AWS::Glue::Crawler HudiTarget - Amazon CloudFormation
Services or capabilities described in Amazon Web Services documentation might vary by Region. To see the differences applicable to the China Regions, see Getting Started with Amazon Web Services in China (PDF).

This is the new Amazon CloudFormation Template Reference Guide. Please update your bookmarks and links. For help getting started with CloudFormation, see the Amazon CloudFormation User Guide.

AWS::Glue::Crawler HudiTarget

Specifies an Apache Hudi data source.

Syntax

To declare this entity in your Amazon CloudFormation template, use the following syntax:

JSON

{ "ConnectionName" : String, "Exclusions" : [ String, ... ], "MaximumTraversalDepth" : Integer, "Paths" : [ String, ... ] }

YAML

ConnectionName: String Exclusions: - String MaximumTraversalDepth: Integer Paths: - String

Properties

ConnectionName

The name of the connection to use to connect to the Hudi target. If your Hudi files are stored in buckets that require VPC authorization, you can set their connection properties here.

Required: No

Type: String

Update requires: No interruption

Exclusions

A list of glob patterns used to exclude from the crawl. For more information, see Catalog Tables with a Crawler.

- _Task a_:
Could you write out the stretch of the HudiTarget reference from "AWS::Glue::Crawler HudiTarget - Amazon" through "Hudi data source.", word for word?

- _Dataset content_:

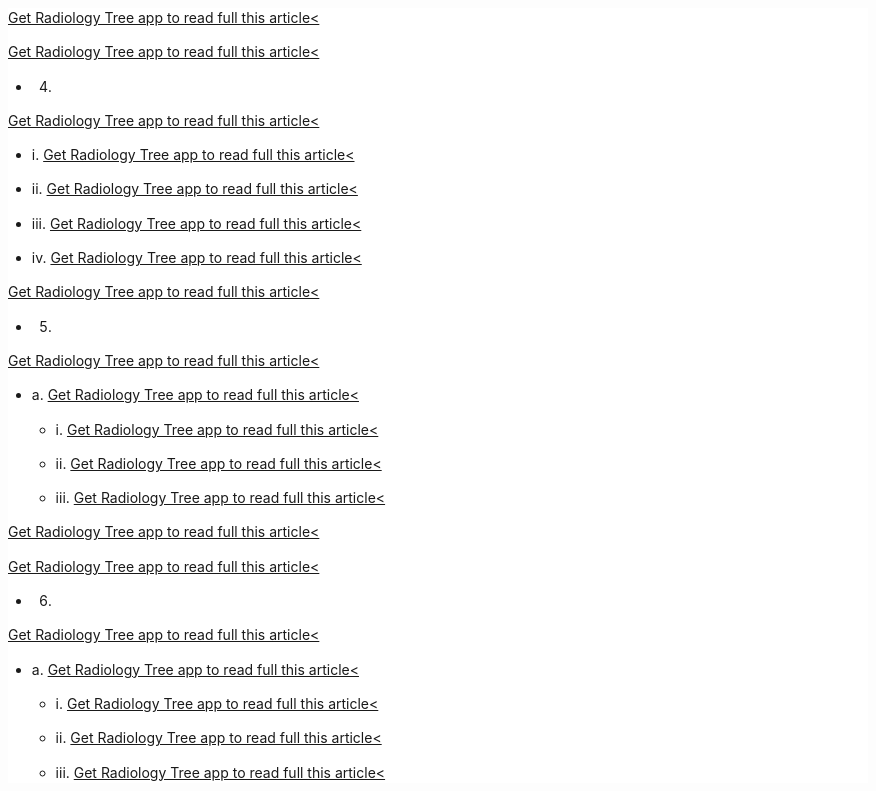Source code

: 
[Get Radiology Tree app to read full this article<](https://clinicalpub.com/app)

[Get Radiology Tree app to read full this article<](https://clinicalpub.com/app)

- 4.
[Get Radiology Tree app to read full this article<](https://clinicalpub.com/app)


  - i.
    [Get Radiology Tree app to read full this article<](https://clinicalpub.com/app)

  - ii.
    [Get Radiology Tree app to read full this article<](https://clinicalpub.com/app)

  - iii.
    [Get Radiology Tree app to read full this article<](https://clinicalpub.com/app)

  - iv.
    [Get Radiology Tree app to read full this article<](https://clinicalpub.com/app)


[Get Radiology Tree app to read full this article<](https://clinicalpub.com/app)

- 5.
[Get Radiology Tree app to read full this article<](https://clinicalpub.com/app)


  - a.
    [Get Radiology Tree app to read full this article<](https://clinicalpub.com/app)


    - i.
      [Get Radiology Tree app to read full this article<](https://clinicalpub.com/app)

    - ii.
      [Get Radiology Tree app to read full this article<](https://clinicalpub.com/app)

    - iii.
      [Get Radiology Tree app to read full this article<](https://clinicalpub.com/app)


[Get Radiology Tree app to read full this article<](https://clinicalpub.com/app)

[Get Radiology Tree app to read full this article<](https://clinicalpub.com/app)

- 6.
[Get Radiology Tree app to read full this article<](https://clinicalpub.com/app)


  - a.
    [Get Radiology Tree app to read full this article<](https://clinicalpub.com/app)


    - i.
      [Get Radiology Tree app to read full this article<](https://clinicalpub.com/app)

    - ii.
      [Get Radiology Tree app to read full this article<](https://clinicalpub.com/app)

    - iii.
      [Get Radiology Tree app to read full this article<](https://clinicalpub.com/app)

- _Task b_:
Can you give every one of the records above again, line for line, with the pictures left out?

- _Problem solution a_:
AWS::Glue::Crawler HudiTarget - Amazon CloudFormation
Services or capabilities described in Amazon Web Services documentation might vary by Region. To see the differences applicable to the China Regions, see Getting Started with Amazon Web Services in China (PDF).

This is the new Amazon CloudFormation Template Reference Guide. Please update your bookmarks and links. For help getting started with CloudFormation, see the Amazon CloudFormation User Guide.

AWS::Glue::Crawler HudiTarget

Specifies an Apache Hudi data source.

- _Problem solution b_:
Source code

: 
[Get Radiology Tree app to read full this article<](https://clinicalpub.com/app)

[Get Radiology Tree app to read full this article<](https://clinicalpub.com/app)

- 4.
[Get Radiology Tree app to read full this article<](https://clinicalpub.com/app)


  - i.
    [Get Radiology Tree app to read full this article<](https://clinicalpub.com/app)

  - ii.
    [Get Radiology Tree app to read full this article<](https://clinicalpub.com/app)

  - iii.
    [Get Radiology Tree app to read full this article<](https://clinicalpub.com/app)

  - iv.
    [Get Radiology Tree app to read full this article<](https://clinicalpub.com/app)


[Get Radiology Tree app to read full this article<](https://clinicalpub.com/app)

- 5.
[Get Radiology Tree app to read full this article<](https://clinicalpub.com/app)


  - a.
    [Get Radiology Tree app to read full this article<](https://clinicalpub.com/app)


    - i.
      [Get Radiology Tree app to read full this article<](https://clinicalpub.com/app)

    - ii.
      [Get Radiology Tree app to read full this article<](https://clinicalpub.com/app)

    - iii.
      [Get Radiology Tree app to read full this article<](https://clinicalpub.com/app)


[Get Radiology Tree app to read full this article<](https://clinicalpub.com/app)

[Get Radiology Tree app to read full this article<](https://clinicalpub.com/app)

- 6.
[Get Radiology Tree app to read full this article<](https://clinicalpub.com/app)


  - a.
    [Get Radiology Tree app to read full this article<](https://clinicalpub.com/app)


    - i.
      [Get Radiology Tree app to read full this article<](https://clinicalpub.com/app)

    - ii.
      [Get Radiology Tree app to read full this article<](https://clinicalpub.com/app)

    - iii.
      [Get Radiology Tree app to read full this article<](https://clinicalpub.com/app)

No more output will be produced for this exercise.